WHAT THE TASK REQUIRES -
Could you repeat the records below exactly, leaving the pictures out?

#### DATA IN THIS EXERCISE

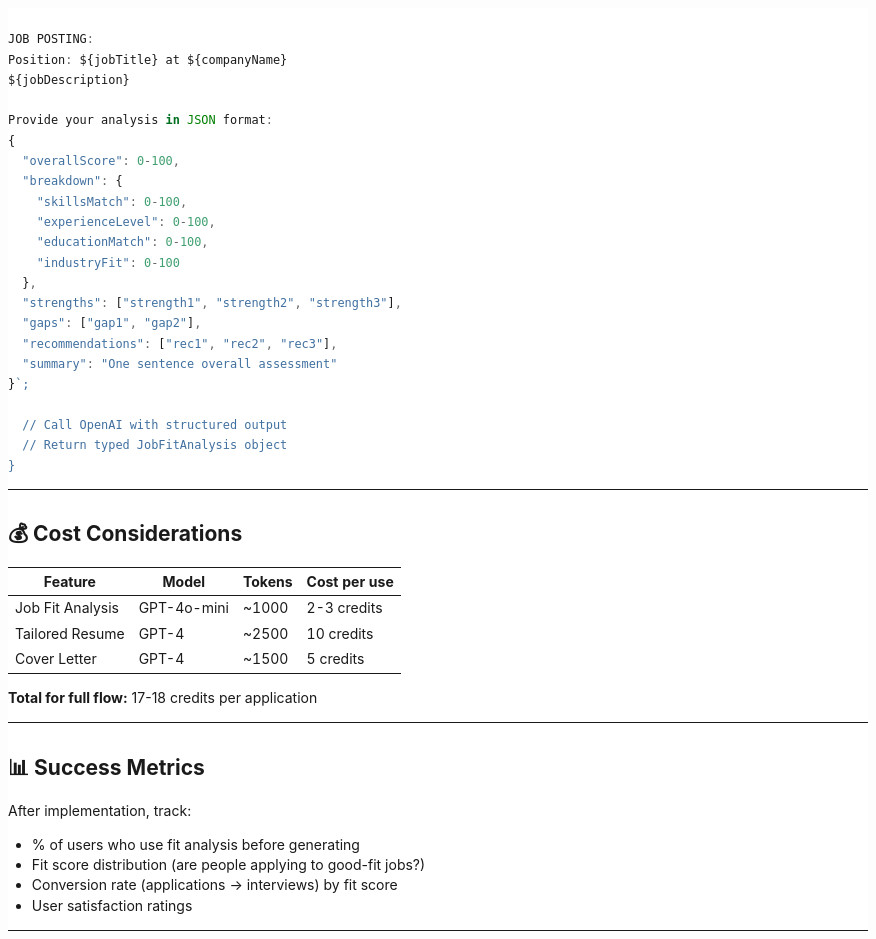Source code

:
 ```typescript

JOB POSTING:
Position: ${jobTitle} at ${companyName}
${jobDescription}

Provide your analysis in JSON format:
{
  "overallScore": 0-100,
  "breakdown": {
    "skillsMatch": 0-100,
    "experienceLevel": 0-100,
    "educationMatch": 0-100,
    "industryFit": 0-100
  },
  "strengths": ["strength1", "strength2", "strength3"],
  "gaps": ["gap1", "gap2"],
  "recommendations": ["rec1", "rec2", "rec3"],
  "summary": "One sentence overall assessment"
}`;

  // Call OpenAI with structured output
  // Return typed JobFitAnalysis object
}
```

---

## 💰 Cost Considerations

| Feature          | Model       | Tokens | Cost per use |
| ---------------- | ----------- | ------ | ------------ |
| Job Fit Analysis | GPT-4o-mini | ~1000  | 2-3 credits  |
| Tailored Resume  | GPT-4       | ~2500  | 10 credits   |
| Cover Letter     | GPT-4       | ~1500  | 5 credits    |

**Total for full flow:** 17-18 credits per application

---

## 📊 Success Metrics

After implementation, track:

- % of users who use fit analysis before generating
- Fit score distribution (are people applying to good-fit jobs?)
- Conversion rate (applications → interviews) by fit score
- User satisfaction ratings

---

########

ANSWER TO THIS EXERCISE -
Source code

:
 ```typescript

JOB POSTING:
Position: ${jobTitle} at ${companyName}
${jobDescription}

Provide your analysis in JSON format:
{
  "overallScore": 0-100,
  "breakdown": {
    "skillsMatch": 0-100,
    "experienceLevel": 0-100,
    "educationMatch": 0-100,
    "industryFit": 0-100
  },
  "strengths": ["strength1", "strength2", "strength3"],
  "gaps": ["gap1", "gap2"],
  "recommendations": ["rec1", "rec2", "rec3"],
  "summary": "One sentence overall assessment"
}`;

  // Call OpenAI with structured output
  // Return typed JobFitAnalysis object
}
```

---

## 💰 Cost Considerations

| Feature          | Model       | Tokens | Cost per use |
| ---------------- | ----------- | ------ | ------------ |
| Job Fit Analysis | GPT-4o-mini | ~1000  | 2-3 credits  |
| Tailored Resume  | GPT-4       | ~2500  | 10 credits   |
| Cover Letter     | GPT-4       | ~1500  | 5 credits    |

**Total for full flow:** 17-18 credits per application

---

## 📊 Success Metrics

After implementation, track:

- % of users who use fit analysis before generating
- Fit score distribution (are people applying to good-fit jobs?)
- Conversion rate (applications → interviews) by fit score
- User satisfaction ratings

---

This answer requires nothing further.